» **What needs to be done**: In the entries that follow, find the line containing "13: (681, 256)"; from there, copy every line exactly through the line containing "31: (670, 262)".

» **Extracted records**:

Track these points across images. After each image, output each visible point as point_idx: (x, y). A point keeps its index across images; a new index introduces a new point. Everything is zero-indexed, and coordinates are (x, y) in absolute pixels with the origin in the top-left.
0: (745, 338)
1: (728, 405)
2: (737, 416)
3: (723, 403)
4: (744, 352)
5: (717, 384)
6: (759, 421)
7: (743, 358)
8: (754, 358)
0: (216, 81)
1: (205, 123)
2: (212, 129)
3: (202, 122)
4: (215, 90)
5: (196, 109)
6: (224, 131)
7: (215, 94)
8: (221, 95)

* * *

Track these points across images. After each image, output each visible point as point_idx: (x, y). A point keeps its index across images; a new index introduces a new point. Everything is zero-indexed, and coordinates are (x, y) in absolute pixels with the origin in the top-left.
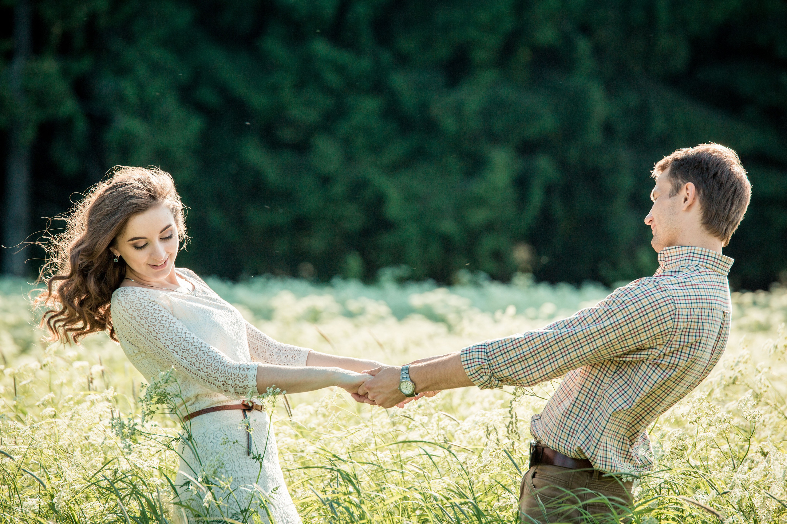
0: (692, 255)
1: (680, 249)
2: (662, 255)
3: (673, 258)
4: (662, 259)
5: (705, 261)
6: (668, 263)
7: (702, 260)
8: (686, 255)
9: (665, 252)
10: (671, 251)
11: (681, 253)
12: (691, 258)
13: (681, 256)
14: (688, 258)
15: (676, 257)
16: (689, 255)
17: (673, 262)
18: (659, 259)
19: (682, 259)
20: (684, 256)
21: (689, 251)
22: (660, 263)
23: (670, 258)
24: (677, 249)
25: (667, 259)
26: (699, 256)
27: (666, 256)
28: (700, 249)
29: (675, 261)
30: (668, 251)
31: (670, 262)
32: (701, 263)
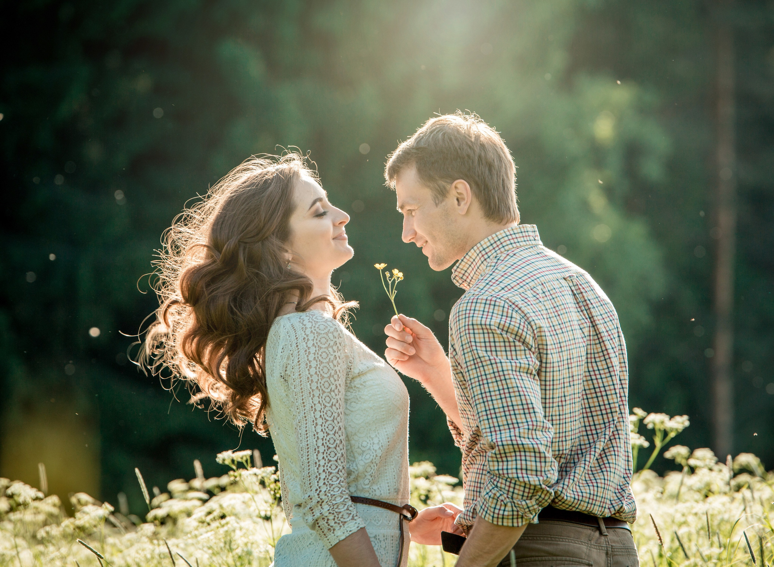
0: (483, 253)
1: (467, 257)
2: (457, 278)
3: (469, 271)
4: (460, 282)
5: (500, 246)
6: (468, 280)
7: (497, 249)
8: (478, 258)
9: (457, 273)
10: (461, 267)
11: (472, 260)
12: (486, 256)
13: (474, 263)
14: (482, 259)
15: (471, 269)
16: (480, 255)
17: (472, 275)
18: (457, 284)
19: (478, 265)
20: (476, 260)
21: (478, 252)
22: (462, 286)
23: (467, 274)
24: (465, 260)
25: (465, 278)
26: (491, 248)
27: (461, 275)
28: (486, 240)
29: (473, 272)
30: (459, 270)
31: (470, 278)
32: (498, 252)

==

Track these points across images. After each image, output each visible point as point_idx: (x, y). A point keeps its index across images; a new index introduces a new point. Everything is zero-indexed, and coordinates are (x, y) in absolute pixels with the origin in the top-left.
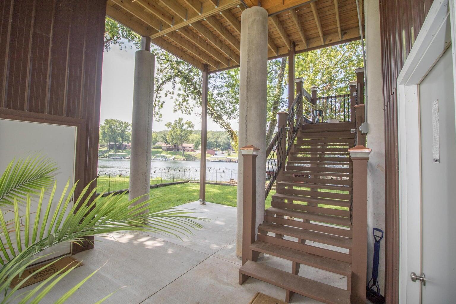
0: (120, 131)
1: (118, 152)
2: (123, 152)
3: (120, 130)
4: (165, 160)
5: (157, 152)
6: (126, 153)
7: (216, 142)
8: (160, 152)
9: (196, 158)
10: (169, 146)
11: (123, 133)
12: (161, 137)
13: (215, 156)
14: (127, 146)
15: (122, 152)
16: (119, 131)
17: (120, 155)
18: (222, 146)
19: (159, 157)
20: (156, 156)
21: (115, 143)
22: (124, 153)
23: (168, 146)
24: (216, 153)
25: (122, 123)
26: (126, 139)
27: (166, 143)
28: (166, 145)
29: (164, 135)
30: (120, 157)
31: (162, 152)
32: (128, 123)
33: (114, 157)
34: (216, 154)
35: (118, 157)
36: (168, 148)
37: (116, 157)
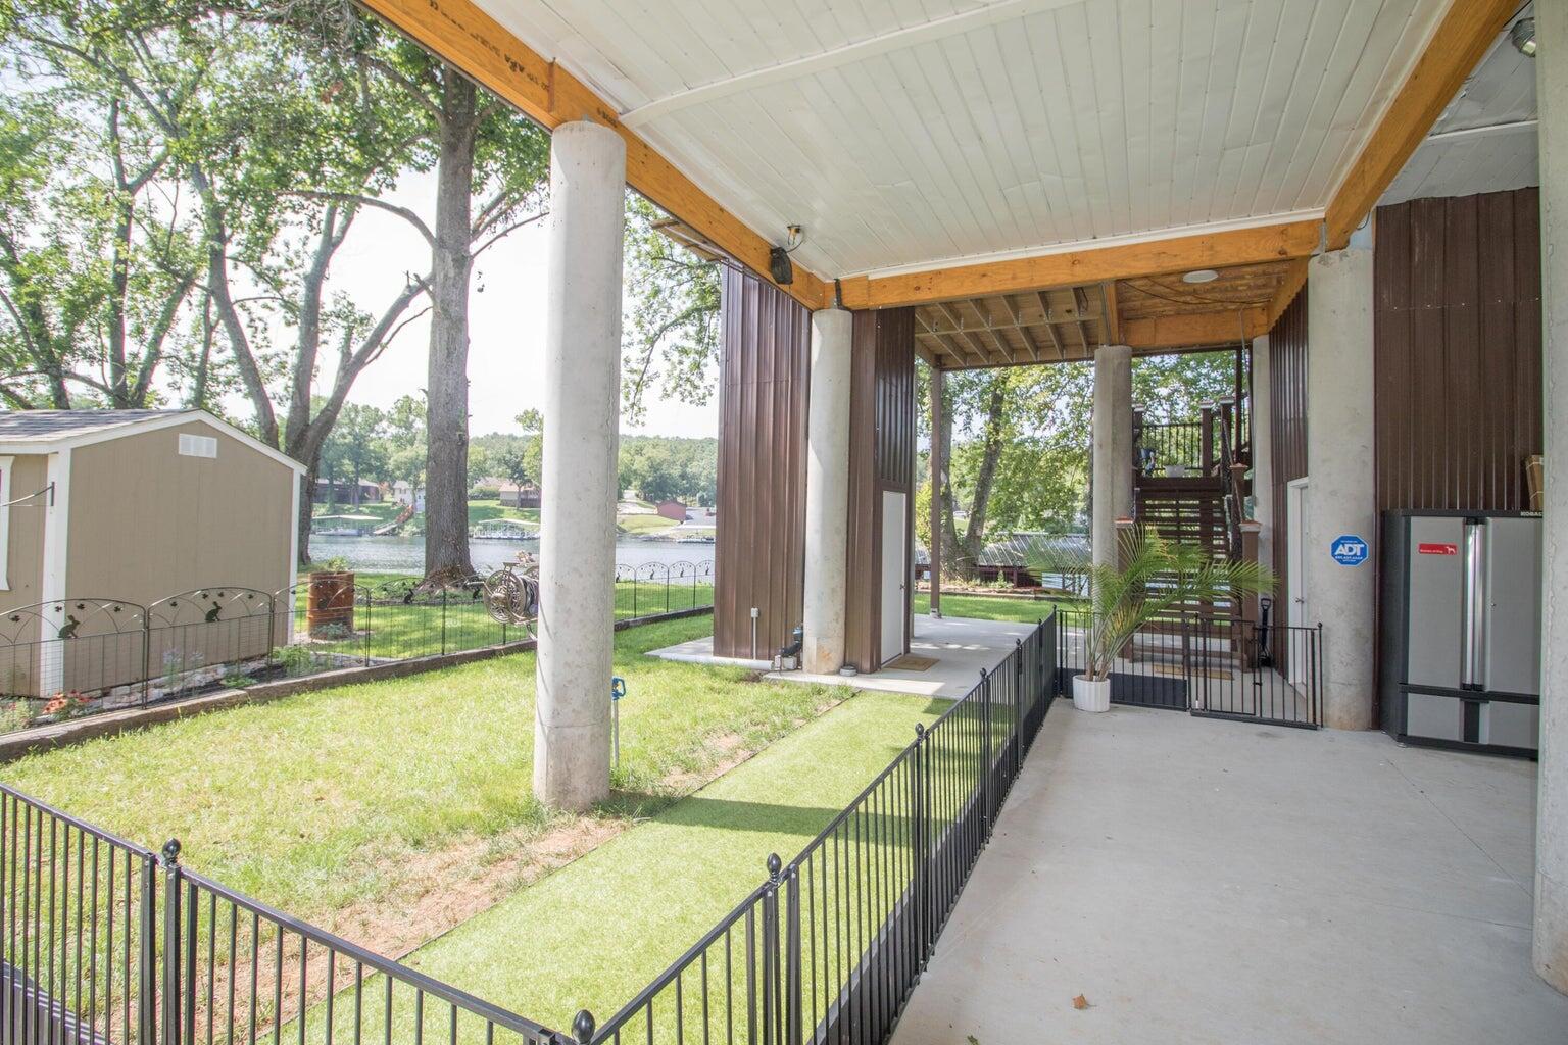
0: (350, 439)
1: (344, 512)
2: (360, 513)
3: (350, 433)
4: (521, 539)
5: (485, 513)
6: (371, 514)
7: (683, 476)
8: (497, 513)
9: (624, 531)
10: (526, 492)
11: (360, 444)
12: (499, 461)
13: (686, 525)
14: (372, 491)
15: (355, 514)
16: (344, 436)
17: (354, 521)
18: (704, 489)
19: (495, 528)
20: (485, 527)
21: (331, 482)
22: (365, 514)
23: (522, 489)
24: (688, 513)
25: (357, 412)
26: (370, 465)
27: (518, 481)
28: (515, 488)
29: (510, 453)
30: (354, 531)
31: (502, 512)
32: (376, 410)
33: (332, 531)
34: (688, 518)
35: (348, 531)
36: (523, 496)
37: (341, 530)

» **Solution to this task**:
13: (681, 256)
14: (688, 258)
15: (676, 257)
16: (689, 255)
17: (673, 262)
18: (659, 259)
19: (682, 259)
20: (684, 256)
21: (689, 251)
22: (660, 263)
23: (670, 258)
24: (677, 249)
25: (667, 259)
26: (699, 256)
27: (666, 256)
28: (700, 249)
29: (675, 261)
30: (668, 251)
31: (670, 262)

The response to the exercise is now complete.